My wanderings take me to quiet places devoid of people and mostly that’s the way I like it:
“Along the Forest Footpath“, Acrylics on paper, 42x59cm.
Sometimes, however, I feel that certain landscapes need the presence of people to not only populate it but to bring welcome life otherwise we wouldn’t have any experience of it at all. This forest footpath I think is crying out for either a single figure, perhaps walking a dog, or a couple, who could be young lovers or more to my generation, old lovers, out enjoying the Great Outdoors. What do you think it could it be?
On my wanderings up and down the Glen I always stop at a place I call The Race which is my description of how the river races down over flat slabs of rock and plunges into a deep pool, smoothes out, gurgles around, and then makes off in a sedate manner on it’s onward journey. I always stop there and lean over the barrier to contemplate the Meaning of Life [42, since you ask].
The sun dips down below the horizon and the woods grow quiet. No more for today the chatter of tits or the machine-gun rattle of pica pica (magpies). The trees that remain vertical after the early January storms attempt to incarcerate the Rotten Calder but cannot contain it’s incessant flow to the Clyde and the sea.

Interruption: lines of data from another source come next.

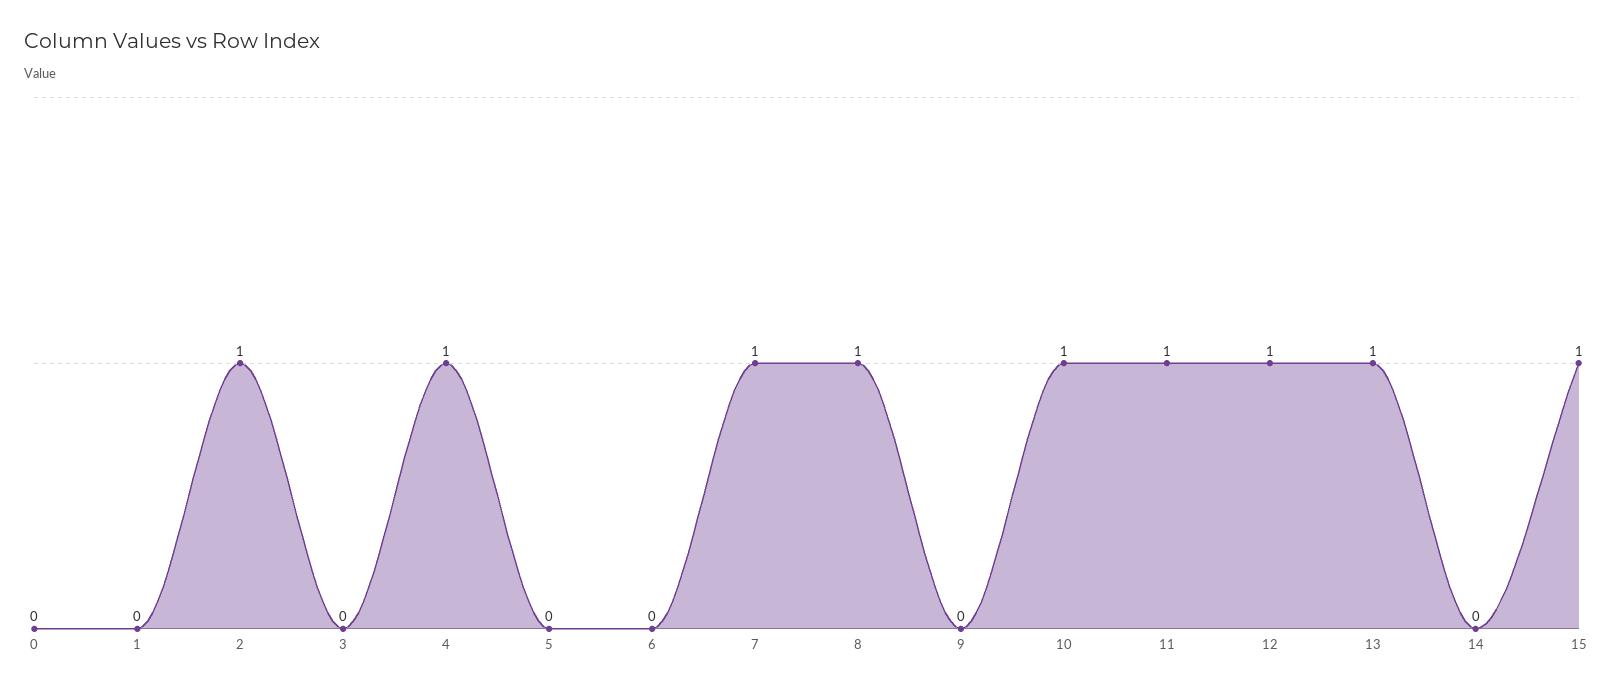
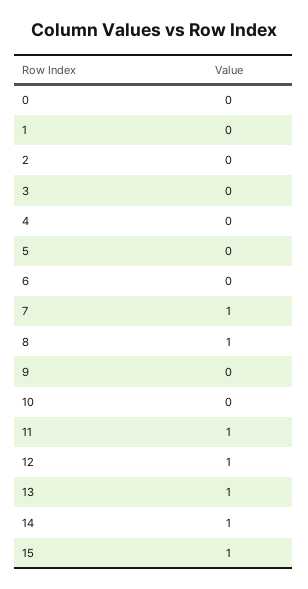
  {
    "0": 0,
    "1": 0,
-   "2": 1,
+   "2": 0,
    "3": 0,
-   "4": 1,
+   "4": 0,
    "5": 0,
    "6": 0,
    "7": 1,
    "8": 1,
    "9": 0,
-   "10": 1,
+   "10": 0,
    "11": 1,
    "12": 1,
    "13": 1,
-   "14": 0,
+   "14": 1,
    "15": 1
  }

Mixed media (charcoal and Neocolour) in sketchbook, A5.
The big freeze continues although bright sunshine still makes it a much better day for sketching than working in the studio.
Hopefully when the dreich weather returns I’ll be confined to barracks and so will try to convert some of these sketches into paintings. Personally I would rather paint direct from the subject but it’s too far for me to humpf painting gear the length of Calderglen, so I content myself with sketching.
“South Bridge”, mixed media in sketchbook, 2xA5.
The bridge is unfortunately closed off at the moment because of the danger of rockfalls further along the track.